Farmboy has a good picture of a windlass. "A Simple Windlass"

Yes, do the research. Most drilled wells have a six inch casing. Some may have a four inch liner. You can check your well log for this info. If you don't have it, all you need to do is remove the well cap to see what you have.

Hope this helps.


----------



## Solarman (Sep 26, 2011)

Reb said:


> Oh my. So many questions.
> 
> Solarman - Thank you for your information but what is a windlass? I don't think that Hubby would let me pull up the well innerds to check or do a test run. I need to do more research on this. He's not with me on anything "prepping". I believe this is very important. Thank you again.
> 
> I will put this at #2 research-wise. Thank you all again. Reb


Hear is an example of a modern windlass for well buckets. It is a way to hoist water from a well.

[ame=http://youtu.be/WrAaQJrcJl0]Windlass Hoist for Well Buckets - YouTube[/ame]


----------



## majik (Feb 23, 2005)

My well is a sandpoint. It has a cement cap, but it isn't deep - or accessible - by any means. I've been thinking we need a hand pump. Thoughts?


----------



## Solarman (Sep 26, 2011)

majik said:


> My well is a sandpoint. It has a cement cap, but it isn't deep - or accessible - by any means. I've been thinking we need a hand pump. Thoughts?
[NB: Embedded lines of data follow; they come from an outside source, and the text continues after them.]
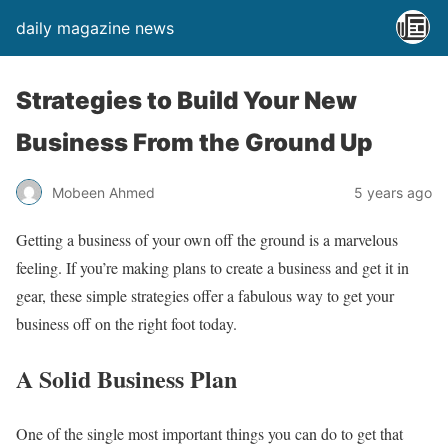
daily magazine news
Strategies to Build Your New
Business From the Ground Up
Mobeen Ahmed
5 years ago
Getting a business of your own off the ground is a marvelous
feeling. If you’re making plans to create a business and get it in
gear, these simple strategies offer a fabulous way to get your
business off on the right foot today.
A Solid Business Plan
One of the single most important things you can do to get that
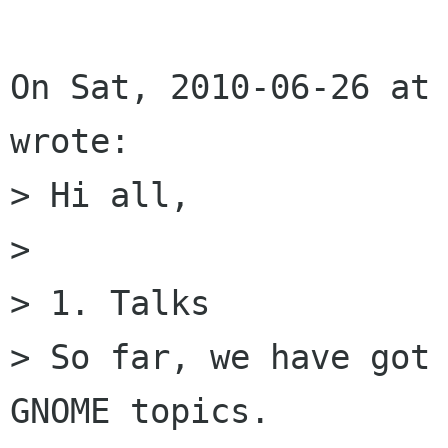
On Sat, 2010-06-26 at 
wrote:

> Hi all, 

> 

> 1. Talks

> So far, we have got 
GNOME topics. 
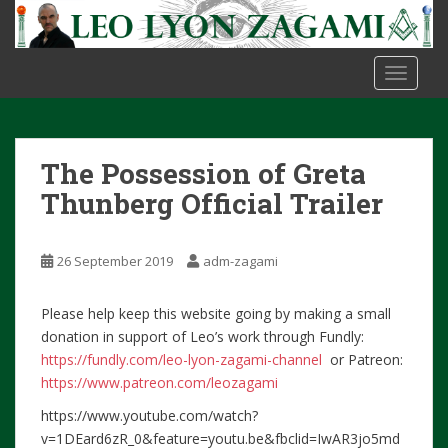
S
k
i
TOGGLE
p
t
o
m
The Possession of Greta
a
i
Thunberg Official Trailer
n
c
26 September 2019
adm-zagami
o
n
t
Please help keep this website going by making a small
e
donation in support of Leo’s work through Fundly:
n
https://fundly.com/leo-lyon-zagami-channel
or Patreon:
t
https://www.patreon.com/leozagami
https://www.youtube.com/watch?
v=1DEard6zR_0&feature=youtu.be&fbclid=IwAR3jo5md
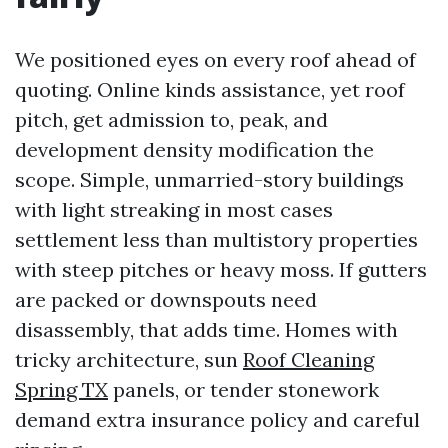
We positioned eyes on every roof ahead of
quoting. Online kinds assistance, yet roof
pitch, get admission to, peak, and
development density modification the
scope. Simple, unmarried-story buildings
with light streaking in most cases
settlement less than multistory properties
with steep pitches or heavy moss. If gutters
are packed or downspouts need
disassembly, that adds time. Homes with
tricky architecture, sun
Roof Cleaning
Spring TX
panels, or tender stonework
demand extra insurance policy and careful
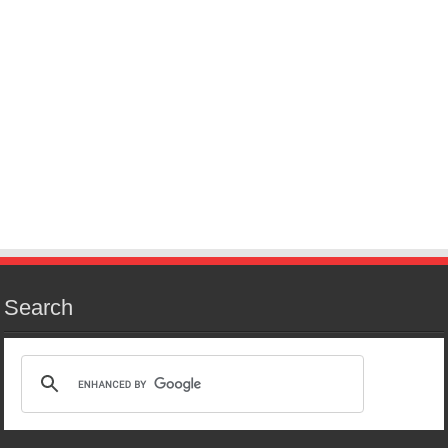
Search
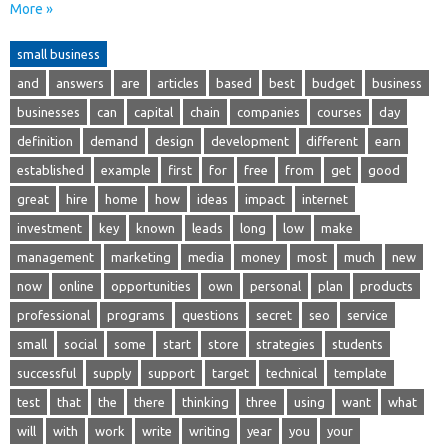
More »
small business
and
answers
are
articles
based
best
budget
business
businesses
can
capital
chain
companies
courses
day
definition
demand
design
development
different
earn
established
example
first
for
free
from
get
good
great
hire
home
how
ideas
impact
internet
investment
key
known
leads
long
low
make
management
marketing
media
money
most
much
new
now
online
opportunities
own
personal
plan
products
professional
programs
questions
secret
seo
service
small
social
some
start
store
strategies
students
successful
supply
support
target
technical
template
test
that
the
there
thinking
three
using
want
what
will
with
work
write
writing
year
you
your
I do not know much about the well you speak of. Do you have any pics of it?


----------



## majik (Feb 23, 2005)

No pictures handy, but I'll try and make that a weekend project. I don't want to miss out on good HT advice.


----------



## Ohio Rusty (Jan 18, 2008)

I just have a small hole in the cement cap over the well. I really need a hand pump. The water isn't really drinkable .... too much iron and sulphur, but it's great for the tomatos !!

I need to make a wooden bucket.... never done that. I need one that is taller and thinner than a standard wooden bucket. It's for carrying tools, not water. Not sur how successful I'll be at doing cooper work ...

Ohio Rusty ><>

"Captain Smith, do I understand that the Titanic just hit an iceberg?"
"Yes, Mr. Andrews."
"Do you understand that I did not design her for that?"
"I do, Mr. Andrews."
"Well, fine, then. We all win."


----------



## meanwhile (Dec 13, 2007)

We have a back up water cistern. Holds 1000 gallons and a 2nd cistern down the hill with another 1000 gallons. We have just a cheap hand pitcher pump on them. The well bucket idea is a good one too.


----------



## Solarman (Sep 26, 2011)

meanwhile said:


> We have a back up water cistern. Holds 1000 gallons and a 2nd cistern down the hill with another 1000 gallons. We have just a cheap hand pitcher pump on them. The well bucket idea is a good one too.


Sounds like your planning well. Soon we will be getting a tank or two that size for watering the garden from run off from the roof.


----------